La chambre d’échos (ou l’art comme métaphore)

Dans La chambre double, Marie-Michelle Deschamps utilise la métaphore de l’hôtel afin de décrire le fonctionnement du langage. D’une halte à l’autre, le lecteur accompagne avec un étonnement médusé ce parcours savamment déployé. Et il ne peut qu’acquiescer à ce manifeste, démonstration subtile qui pourtant n’a rien de programmatique. Il s’agit avant tout de mettre en relation les mots et les choses, de donner à voir entre les lignes du texte le langage comme expérience.

Projet d’autant plus séduisant que le langage, en soi, est déjà une métaphore du réel auquel il renvoie de façon distanciée. Cette propriété métaphorique du langage, Édouard Glissant l’a nommée opacité, signifiant par là ce qui, dans le discours et dans la culture, résiste à la transparence et à l’univocité du sens. Ce qui se laisse appréhender par un partage procédant de l’émotion et de l’écoute davantage que de la raison. Ce qui procède de la diversalité du monde et se décline dans le détail infime aussi bien que dans la fresque plus bavarde.

L’art participe de cette capacité de « dire sans dire tout en le disant » que Glissant attribue à certains écrivains. Comme le langage, l’art est métaphore. L’artiste transpose, traduit, voire trahit le réel. À ce titre, il procède par citations et fragments. Ainsi du travail de Marie-Michelle Deschamps qui a partie liée avec le langage et l’écriture.
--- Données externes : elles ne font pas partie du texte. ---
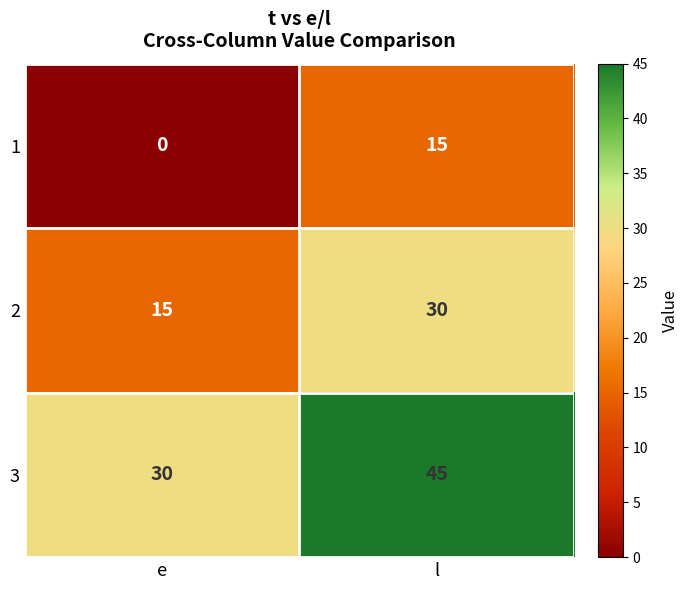

What is the difference between the highest and lowest values at l?

30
Le récit est là, en écho au texte-manifeste auquel il renvoie.

S’il fallait décrire par une nouvelle métaphore l’exploration à laquelle nous convie l’artiste, je suggère celle du livre–palimpseste dans lequel certaines pages effacées par l’usure du temps auraient été réécrites avec patience, Marie-Michelle Deschamps proposant à travers ses œuvres les composantes d’une trame à la texture à la fois rigoureuse et énigmatique.